An interdisciplinary approach to the ethical issues
More problematic than basic instruction about genetics is addressing related social and ethical issues. "They're really very complicated," Ellen cautions. "You never know what's going to make a child uncomfortable or worried. There's a lot of uncertainty about what things can be revealed and how that information could be applied, especially for people who are disenfranchised." Yet delving into these ethical topics is essential in order to help children apply what they're learning to real-world situations and decisions.

Such inquiry can involve many academic disciplines. "You could talk about all of the historical efforts to group people according to characteristics, some of which continue to be associated with genetics. Look at the search for the 'math gene,' or research all the head measurements related to race in the Musée de l'Homme in Paris. The discipline of anthropology is trying to figure out what differentiates groups of humans. You can have a field day looking at all the issues in social science and history," Ellen says. "The implication is that you have to have a really interdisciplinary approach to teaching, and that in fact any living object is food for analysis."

Pathways to new careers
No longer do you have to be a biologist to study genetics, and biology itself isn't what it used to be. The intrinsically interdisciplinary nature of genetics is blurring the boundaries between what once were separate academic and scientific disciplines, such as mathematics, computer science, biology, and chemistry. It's generating entirely new kinds of science careers, and another classroom activity is exposing students to this ever-evolving range of possibilities. Science magazine is a good place to find articles that describe these new careers.
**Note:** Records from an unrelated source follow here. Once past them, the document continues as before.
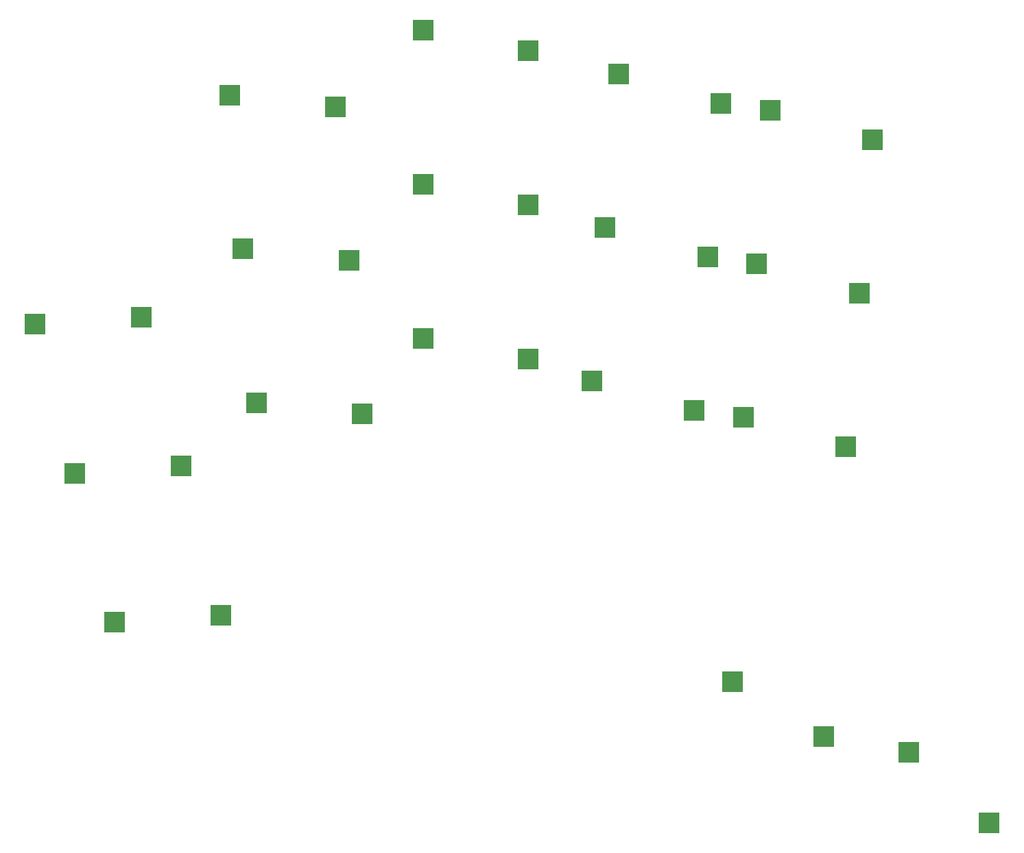
<source format=gbr>
%TF.GenerationSoftware,KiCad,Pcbnew,(6.0.2-0)*%
%TF.CreationDate,2022-05-20T19:03:11-07:00*%
%TF.ProjectId,adux_take_2,61647578-5f74-4616-9b65-5f322e6b6963,v1.0.0*%
%TF.SameCoordinates,Original*%
%TF.FileFunction,Paste,Top*%
%TF.FilePolarity,Positive*%
%FSLAX46Y46*%
G04 Gerber Fmt 4.6, Leading zero omitted, Abs format (unit mm)*
G04 Created by KiCad (PCBNEW (6.0.2-0)) date 2022-05-20 19:03:11*
%MOMM*%
%LPD*%
G01*
G04 APERTURE LIST*
%ADD10R,2.550000X2.500000*%
G04 APERTURE END LIST*
D10*
%TO.C,S1*%
X19786260Y3707924D03*
X6642337Y2815621D03*
%TD*%
%TO.C,S3*%
X14855757Y22108811D03*
X1711834Y21216508D03*
%TD*%
%TO.C,S5*%
X9925255Y40509698D03*
X-3218668Y39617395D03*
%TD*%
%TO.C,S7*%
X37238333Y28543966D03*
X24139148Y29947638D03*
%TD*%
%TO.C,S9*%
X35578016Y47521475D03*
X22478831Y48925147D03*
%TD*%
%TO.C,S11*%
X33917699Y66498984D03*
X20818514Y67902656D03*
%TD*%
%TO.C,S13*%
X57651943Y35306243D03*
X44724943Y37846243D03*
%TD*%
%TO.C,S15*%
X57651943Y54356243D03*
X44724943Y56896243D03*
%TD*%
%TO.C,S17*%
X57651943Y73406243D03*
X44724943Y75946243D03*
%TD*%
%TO.C,S19*%
X78178006Y28947723D03*
X65521573Y32604720D03*
%TD*%
%TO.C,S21*%
X79838323Y47925232D03*
X67181890Y51582229D03*
%TD*%
%TO.C,S23*%
X81498640Y66902741D03*
X68842207Y70559738D03*
%TD*%
%TO.C,S25*%
X96908573Y24464854D03*
X84252140Y28121851D03*
%TD*%
%TO.C,S27*%
X98568890Y43442363D03*
X85912457Y47099360D03*
%TD*%
%TO.C,S29*%
X100229207Y62419872D03*
X87572774Y66076869D03*
%TD*%
%TO.C,S31*%
X94192316Y-11354995D03*
X82913641Y-4546882D03*
%TD*%
%TO.C,S33*%
X114600716Y-21950086D03*
X104675606Y-13286882D03*
%TD*%
M02*

</source>
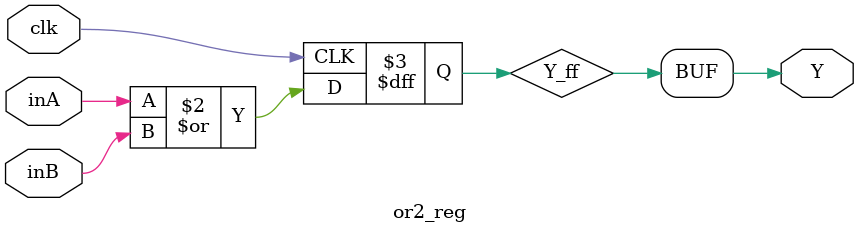
<source format=v>

module or2_reg (

	clk, inA, inB, Y

);

input clk;
input wire inA;
input wire inB;

output wire Y;

reg Y_ff;

assign Y = Y_ff;


always @(posedge clk) begin

	Y_ff <= inA | inB;


end


endmodule	




</source>
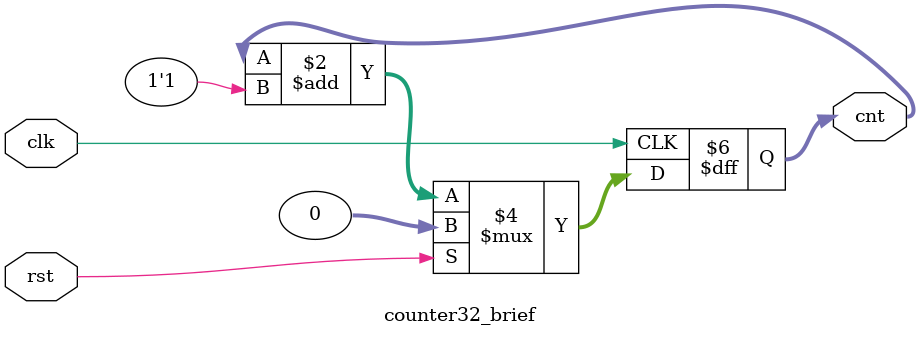
<source format=sv>
module counter32_brief
(
    input               clk,
    input               rst,
    output logic [31:0] cnt
);

    always_ff @ (posedge clk)
        if (rst)
            cnt <= '0;
        else
            cnt <= cnt + 1'd1;

endmodule

</source>
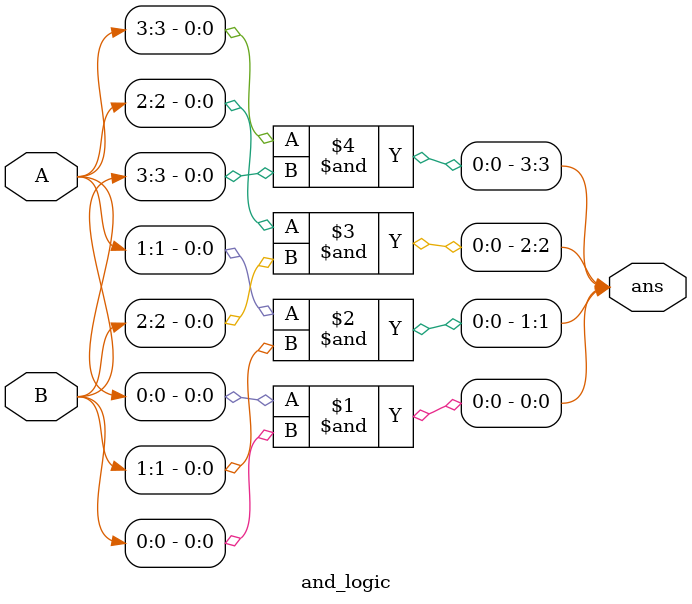
<source format=v>
module and_logic(
    input [3:0]A,
    input [3:0]B,
    output [3:0]ans
);

and(ans[0],A[0],B[0]);
and(ans[1],A[1],B[1]);
and(ans[2],A[2],B[2]);
and(ans[3],A[3],B[3]);

endmodule
</source>
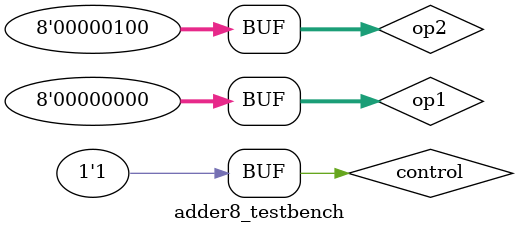
<source format=sv>
module adder8(Output, op1, op2, control);
	parameter WIDTH = 8;
	
	input [(WIDTH-1):0] op1, op2;
	input control;
	output [(WIDTH-1):0] Output;

	wire [(WIDTH-1):0] notOp2, selectedOp2, carryOuts;
	
	// compute the inversion of op2
	genvar j;
	generate
		for (j=0; j<WIDTH; j++) begin : eachNot
			not notNum (notOp2[j], op2[j]);
		end
	endgenerate 
	
	// Edge Case: LSB of adder has carry in of 0
	// Must also use a mux to decide whether in subtract or add mode
	mux2_1 mux1 (.out(selectedOp2[0]), .in({notOp2[0], op2[0]}), .sel(control));
	fullAdder adder (.A(op1[0]), .B(selectedOp2[0]), .C(control), .sum(Output[0]), .co(carryOuts[0]));
	
	genvar i;
	generate
		for(i=1; i<WIDTH; i++) begin : eachAdder
			mux2_1 muxNum (.out(selectedOp2[i]), .in({notOp2[i], op2[i]}), .sel(control));
			fullAdder adderNum (.A(op1[i]), .B(selectedOp2[i]), .C(carryOuts[i-1]), .sum(Output[i]), .co(carryOuts[i]));
		end
	endgenerate
endmodule 

module adder8_testbench();
	parameter t = 10;
	parameter WIDTH = 8;
	
	reg [(WIDTH-1):0] op1, op2;
	reg control;
	wire [(WIDTH-1):0] Output;
	wire overflow, CarryOut;
	
	adder32 adder (.op1, .op2, .control, .Output, .overflow, .CarryOut);
	
	initial begin
		op1 = WIDTH'h00000000;
		op2 = WIDTH'h00000001;
		control = 0;
		assert (Output == 1);
		#t;
		op1 = WIDTH'h00000001;
		#t;
		control = 1;
		#t;
		op1 = WIDTH'h00000008;
		#t;
		op2 = WIDTH'h00000004;
		#t;
		control = 0;
		#t;
		op1 = WIDTH'h00000000;
		control = 1;
		#t;
	end
endmodule 
</source>
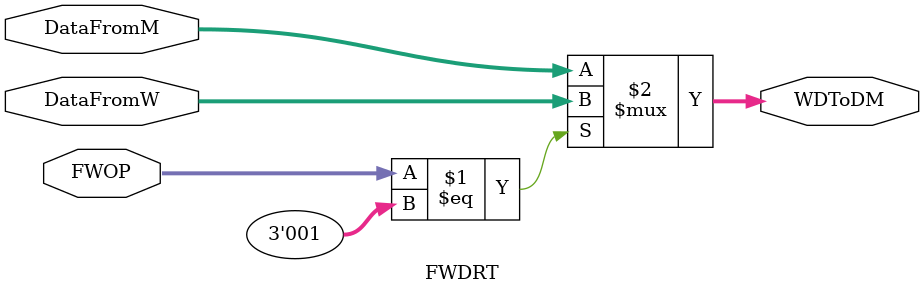
<source format=v>
`timescale 1ns / 1ps

module RFWDMUX (input [2:0] RFWDOP,
                input [31:0] ALUOUT,
                input [31:0] DMOUT,
                input [31:0] PCA8,
                output [31:0] RFWD
    
);
        assign RFWD =   (RFWDOP==0)?ALUOUT:
                        (RFWDOP==1)?DMOUT:
                        (RFWDOP==2)?PCA8:
                        (RFWDOP==3)?({{24{DMOUT[8]}},DMOUT[7:0]}):0;
                        
endmodule 



module ALUBMUX (input [2:0]ALUBOP,
                input [31:0] rt,
                input [31:0] IMM16,
                output [31:0] ALUB 
    
);
        assign ALUB =   (ALUBOP==0)?rt:
                        (ALUBOP==1)?IMM16:0;
endmodule //Untitled-2



module  FWCMPRS(input [2:0] FWOP,
                input [31:0] DataFromM,
                input [31:0] DataFromW,
                input [31:0] DataFromD,
                output [31:0] RsToCmp  
);
        assign RsToCmp = (FWOP==2)?DataFromM:
                         (FWOP==1)?DataFromW:DataFromD;
endmodule //MUX

module FWCMPRT(input [2:0] FWOP, 
                input [31:0] DataFromM,
                input [31:0] DataFromW,
                input [31:0] DataFromD,
                output [31:0] RtToCmp  
);
        assign RtToCmp = (FWOP==2)?DataFromM:
                         (FWOP==1)?DataFromW:DataFromD;
endmodule //MUX


module FWALURS (input [2:0] FWOP,
                input [31:0] DataFromM,
                input [31:0] DataFromW,
                input [31:0] DataFromE,
                output [31:0] RsToAlu 
        
);     
        assign RsToAlu = (FWOP==2)?(DataFromM):
                         (FWOP==1)?DataFromW:DataFromE;

endmodule //MUX



module FWALURT(input [2:0] FWOP,
                input [31:0] DataFromM,
                input [31:0] DataFromW,
                input [31:0] DataFromE,
                output [31:0] RtToAlu 
        
);
        assign RtToAlu = (FWOP==2)?(DataFromM):
                         (FWOP==1)?DataFromW:DataFromE;

endmodule //MUX


module FWDRT (input [2:0] FWOP,
              input [31:0] DataFromM,
              input [31:0] DataFromW,
              output [31:0] WDToDM 
        
);
        assign WDToDM = (FWOP==1)?DataFromW:DataFromM;


endmodule //MUX

</source>
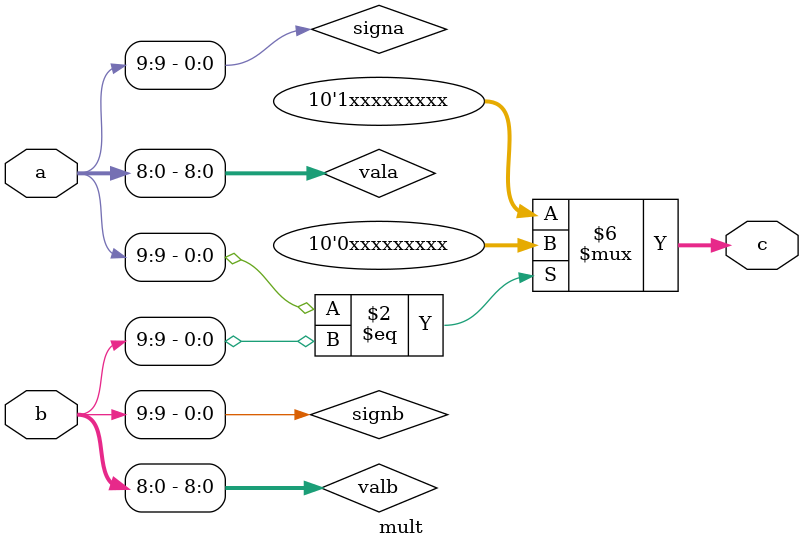
<source format=v>
module mult (a,b,c);
	input [9:0] a;
	input [9:0] b;
	output [9:0] c;
	wire [8:0] vala;
	wire [8:0] valb;
	assign vala = a;
	assign valb = b;
	wire signa = a[9];
	wire signb = b[9];
	reg [9:0] c;
	reg [17:0]temp;
	
	always @(*)
	begin
		if(signa==signb)
		begin
			temp <= vala * valb;
			c <= {1'b0,temp[17:9]};
		end
		else
		begin
			temp <= vala * valb;
			c <= {1'b1,temp[17:9]};
		end
	end

endmodule
</source>
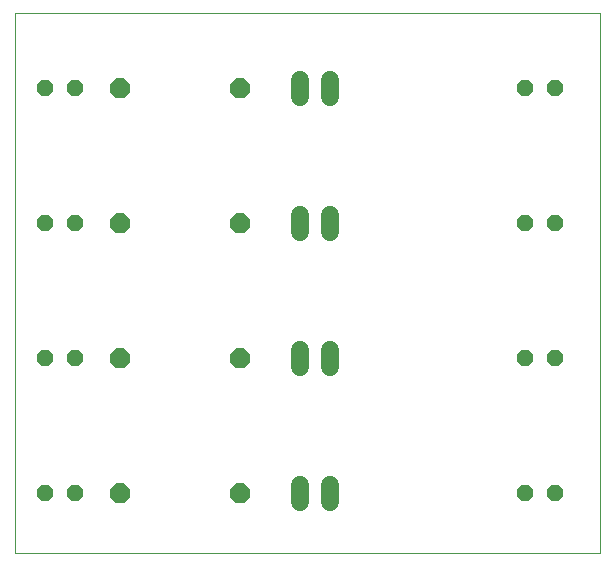
<source format=gtl>
G75*
G70*
%OFA0B0*%
%FSLAX24Y24*%
%IPPOS*%
%LPD*%
%AMOC8*
5,1,8,0,0,1.08239X$1,22.5*
%
%ADD10C,0.0000*%
%ADD11OC8,0.0520*%
%ADD12C,0.0594*%
%ADD13OC8,0.0660*%
D10*
X001309Y000100D02*
X020809Y000100D01*
X020809Y018100D01*
X001309Y018100D01*
X001309Y000100D01*
D11*
X002309Y002100D03*
X003309Y002100D03*
X003309Y006600D03*
X002309Y006600D03*
X002309Y011100D03*
X003309Y011100D03*
X003309Y015600D03*
X002309Y015600D03*
X018309Y015600D03*
X019309Y015600D03*
X019309Y011100D03*
X018309Y011100D03*
X018309Y006600D03*
X019309Y006600D03*
X019309Y002100D03*
X018309Y002100D03*
D12*
X011809Y001803D02*
X011809Y002397D01*
X010809Y002397D02*
X010809Y001803D01*
X010809Y006303D02*
X010809Y006897D01*
X011809Y006897D02*
X011809Y006303D01*
X011809Y010803D02*
X011809Y011397D01*
X010809Y011397D02*
X010809Y010803D01*
X010809Y015303D02*
X010809Y015897D01*
X011809Y015897D02*
X011809Y015303D01*
D13*
X008809Y015600D03*
X004809Y015600D03*
X004809Y011100D03*
X008809Y011100D03*
X008809Y006600D03*
X004809Y006600D03*
X004809Y002100D03*
X008809Y002100D03*
M02*

</source>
"Twenty-five years ago, a teacher could say, 'There are other things to be besides a lawyer, a doctor, and a teacher,'" Ellen points out. Now you can say, 'We're only beginning to imagine what kinds of jobs will be out there.' We had no concept that technology would allow for this whole creation of workforce needs." The genomics revolution has created a whole array of technical skills, such as doing DNA extractions and gel electrophoresis, that younger and younger people are capable of learning. As Ellen says, "The mastery of any skill builds confidence, and that confidence is really critical to young people who now have an opportunity to participate in cutting-edge work and really contribute to the knowledge base."

Keeping up with a moving target
Instead of being intimidated or bewildered by the rate of new discoveries in the field of genetics, Ellen suggests that teachers keep in mind that "the best science generates more questions." The fact that questions may outnumber answers, she says, "is completely consistent with the essence of our profession—making teaching and learning science more like what science really is. Yes, there are zillions of questions here, and yes, they're being generated faster than ever before because of technological advances—but that's what scientific inquiry is all about."